Bosna Savaşı sırasında 27 Mayıs 1992 tarihinde bir fırının önünde ekmek kuyruğunda bekleyen Saraybosna vatandaşlarının üstlerine havan topu atılır. 22 masum erkek, kadın ve çocuk öldürülür.
Opera binası bombalandığından beri evinde oturan operanın çellisti Vedran Smailovic gürültüyü duyup dışarıya fırlar. Komşularının cansız bedenlerini her gün ekmek almaya gittiği fırının önünde görür. Çaresizce evine geri döner.
Bu deliliğe direnebilmek için elinde bir tek çellosu kalmıştır. Uzun uzun baktıktan sonra bir karar verir.
Smokinini giyer, çellosunu alır ve öldürülen yirmi iki kişi için yirmi iki gün boyunca yıkıntıların, bombaların, patlamaların ve Sırp keskin nişancıların arasında Albinoni’nin Adagio in G Minor’unu çalmaya başlar.
Evlerine sığınmış, korkudan sinmiş insanların içine umut olur. Bütün risklere rağmen insanlar sokağa çıkarlar ve onu dinlemeye başlarlar. Saraybosna'nın Çellisti Vedran Smailovic, bombalanan diğer mahallere de gider, yıkıntıların arasında ve cenazelerde çalmaya devam eder.

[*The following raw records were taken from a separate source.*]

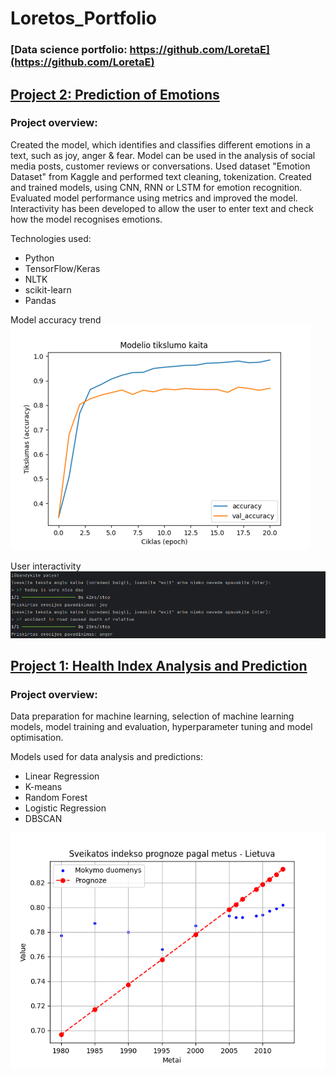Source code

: # Loretos_Portfolio
### [Data science portfolio: https://github.com/LoretaE](https://github.com/LoretaE)

## [Project 2: Prediction of Emotions](https://github.com/LoretaE/EmotionPrediction)
### Project overview:
Created the model, which identifies and classifies different emotions in a text, such as joy, anger & fear. Model can be used in the analysis of social media posts, customer reviews or conversations.
Used dataset "Emotion Dataset" from Kaggle and performed text cleaning, tokenization. Created and trained models, using CNN, RNN or LSTM for emotion recognition. Evaluated model performance using metrics and improved the model. Interactivity has been developed to allow the user to enter text and check how the model recognises emotions.

Technologies used:
* Python
* TensorFlow/Keras
* NLTK
* scikit-learn
* Pandas

Model accuracy trend 
![](/images/ER_acc_trend.png)

User interactivity
![](/images/ER_interactivity.png)

## [Project 1: Health Index Analysis and Prediction](https://github.com/LoretaE/SveikatosAnalize)
### Project overview:
Data preparation for machine learning, selection of machine learning models, model training and evaluation, hyperparameter tuning and model optimisation. 

Models used for data analysis and predictions: 
* Linear Regression
* K-means
* Random Forest
* Logistic Regression
* DBSCAN

![](/images/HI_prediction.png)
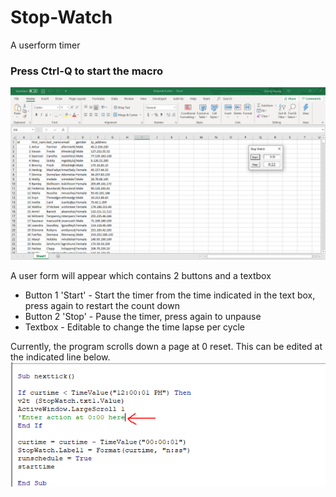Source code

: # Stop-Watch
A userform timer

### Press Ctrl-Q to start the macro  ###
![Screenshot1](https://github.com/jimmyhuang007/Stop-Watch/blob/master/Screenshot1.PNG)

A user form will appear which contains 2 buttons and a textbox
  * Button 1 'Start' - Start the timer from the time indicated in the text box, press again to restart the count down
  * Button 2 'Stop' - Pause the timer, press again to unpause
  * Textbox  - Editable to change the time lapse per cycle 
  

Currently, the program scrolls down a page at 0 reset. This can be edited at the indicated line below. 
![Screenshot2](https://github.com/jimmyhuang007/Stop-Watch/blob/master/Screenshot2.PNG)
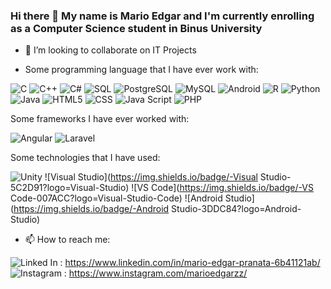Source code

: ### Hi there 👋 My name is Mario Edgar and I'm currently enrolling as a Computer Science student in Binus University

<!--
**marioedgarzz/marioedgarzz** is a ✨ _special_ ✨ repository because its `README.md` (this file) appears on your GitHub profile.

Here are some ideas to get you started:

- 🔭 I’m currently working on ...
- 🌱 I’m currently learning ...
- 👯 I’m looking to collaborate on ...
- 🤔 I’m looking for help with ...
- 💬 Ask me about ...
- 📫 How to reach me: ...
- 😄 Pronouns: ...
- ⚡ Fun fact: ...
-->


- 👯 I’m looking to collaborate on IT Projects

- Some programming language that I have ever work with:

![C](https://img.shields.io/badge/-C-A8B9CC?logo=c)
![C++](https://img.shields.io/badge/-C++-00599C?logo=c++)
![C#](https://img.shields.io/badge/-C#-239120?logo=c-sharp)
![SQL](https://img.shields.io/badge/-SQL-CC2927?logo=microsoft-sql-server)
![PostgreSQL](https://img.shields.io/badge/-PostgreSQL-336791?logo=postgreSQL)
![MySQL](https://img.shields.io/badge/-MySQL-4479A1?logo=MySQL)
![Android](https://img.shields.io/badge/-Android-3DDC84?logo=android)
![R](https://img.shields.io/badge/-R-276DC3?logo=r)
![Python](https://img.shields.io/badge/-Python-3776AB?logo=python)
![Java](https://img.shields.io/badge/-Java-007396?logo=Java)
![HTML5](https://img.shields.io/badge/-HTML5-E34F26?logo=HTML5)
![CSS](https://img.shields.io/badge/-CSS-1572B6?logo=CSS3)
![Java Script](https://img.shields.io/badge/-JS-F7DF1E?logo=JavaScript)
![PHP](https://img.shields.io/badge/-PHP-777BB4?logo=PHP)

Some frameworks I have ever worked with:

![Angular](https://img.shields.io/badge/-Angular-DD0031?logo=Angular)
![Laravel](https://img.shields.io/badge/-Laravel-FF2D20?logo=Laravel)

Some technologies that I have used:

![Unity](https://img.shields.io/badge/-Unity-000000?logo=Unity)
![Visual Studio](https://img.shields.io/badge/-Visual Studio-5C2D91?logo=Visual-Studio)
![VS Code](https://img.shields.io/badge/-VS Code-007ACC?logo=Visual-Studio-Code)
![Android Studio](https://img.shields.io/badge/-Android Studio-3DDC84?logo=Android-Studio)

- 📫 How to reach me: 

![Linked In](https://img.shields.io/badge/-PHP-blue?logo=LinkedIn) : https://www.linkedin.com/in/mario-edgar-pranata-6b41121ab/
![Instagram](https://img.shields.io/badge/-PHP-purple?logo=Instagram) : https://www.instagram.com/marioedgarzz/

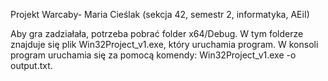 Projekt Warcaby- Maria Cieślak (sekcja 42, semestr 2, informatyka, AEiI)

Aby gra zadziałała, potrzeba pobrać folder x64/Debug. W tym folderze znajduje się plik Win32Project_v1.exe, który uruchamia program.
W konsoli program uruchamia się za pomocą komendy: Win32Project_v1.exe -o output.txt.

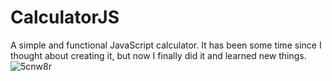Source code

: # CalculatorJS
A simple and functional JavaScript calculator. It has been some time since I thought about creating it, but now I finally did it and learned new things.
![5cnw8r](https://user-images.githubusercontent.com/64974151/121381156-d92f7c80-c91b-11eb-888b-0acae7db113d.gif)
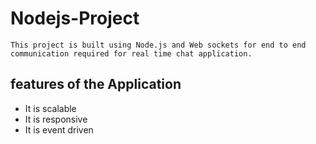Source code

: # Nodejs-Project

`This project is built using Node.js and Web sockets for end to end 
communication required for real time chat application.`

## features of the Application
   - It is scalable
   - It is responsive
   - It is event driven 
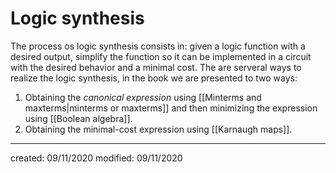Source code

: # Logic synthesis
The process os logic synthesis consists in: given a logic function with a desired output, simplify the function so it can be implemented in a circuit with the desired behavior and a minimal cost.
The are serveral ways to realize the logic synthesis, in the book we are presented to two ways:
1. Obtaining the *canonical expression* using [[Minterms and maxterms|minterms or maxterms]] and then minimizing the expression using [[Boolean algebra]].
2. Obtaining the minimal-cost expression using [[Karnaugh maps]].




---

created: 09/11/2020
modified: 09/11/2020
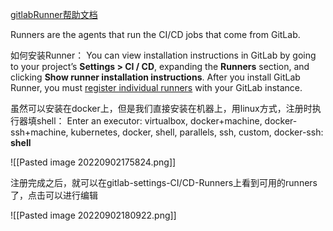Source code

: [gitlabRunner帮助文档](https://docs.gitlab.com/runner/)

Runners are the agents that run the CI/CD jobs that come from GitLab.

如何安装Runner：
You can view installation instructions in GitLab by going to your project’s **Settings > CI / CD**, expanding the **Runners** section, and clicking **Show runner installation instructions**. After you install GitLab Runner, you must [register individual runners](https://docs.gitlab.com/runner/register/index.html) with your GitLab instance. 

虽然可以安装在docker上，但是我们直接安装在机器上，用linux方式，注册时执行器填shell：
Enter an executor: virtualbox, docker+machine, docker-ssh+machine, kubernetes, docker, shell, parallels, ssh, custom, docker-ssh:  
**shell**

![[Pasted image 20220902175824.png]]

注册完成之后，就可以在gitlab-settings-CI/CD-Runners上看到可用的runners了，点击可以进行编辑

![[Pasted image 20220902180922.png]]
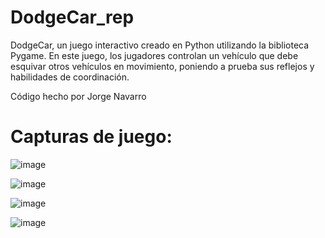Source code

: # DodgeCar_rep
DodgeCar, un juego interactivo creado en Python utilizando la biblioteca Pygame. En este juego, los jugadores controlan un vehículo que debe esquivar otros vehículos en movimiento, poniendo a prueba sus reflejos y habilidades de coordinación.

Código hecho por Jorge Navarro

# Capturas de juego:

![image](https://github.com/user-attachments/assets/3e414ed3-598f-423a-844f-d88284fc4095)

![image](https://github.com/user-attachments/assets/0055f5b6-5d10-4e8b-a1c6-9faf21d875cf)

![image](https://github.com/user-attachments/assets/c6ba323a-2e56-4a5d-8830-bb0058818e38)

![image](https://github.com/user-attachments/assets/c0dd1fce-264b-48eb-8d11-a284a18362d4)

Yıllar sonra kendisine “yaptığınızı delilik olarak görüyor musunuz?” diye soran gazeteciyi “bombalanan sokaklarda çello çaldığım için bana deli diyorsunuz. Peki her gün şehrimi bombalayanlara deli olup olmadıklarını hiç sordunuz mu" diye yanıtlar.
Şüphesiz Vedran Smailovic'in barışçıl eylemleri savaşın vahşetini değiştirmez. 1992 yılında başlayan savaşın sonundaki Srebrenitsa Soykırımı'nda bile dünyanın gözü önünde ve Birleşmiş Milletler korumasında binlerce masum insan öldürülür.
Ancak birçoklarımız için kahramanlık, yalnızca sonucuna bakılarak değerlendirilen bir olgu değil. Saraybosna Çellisti Vedran Smailovic gibi cesur eylemlerde bulunan sanatçılar, bir yandan milyonlarca insan tarafından şükranla anılırken, bir yandan da "sanat neden yapılır?" sorusunun en görkemli yanıtı olarak yaşamaya devam edecekler.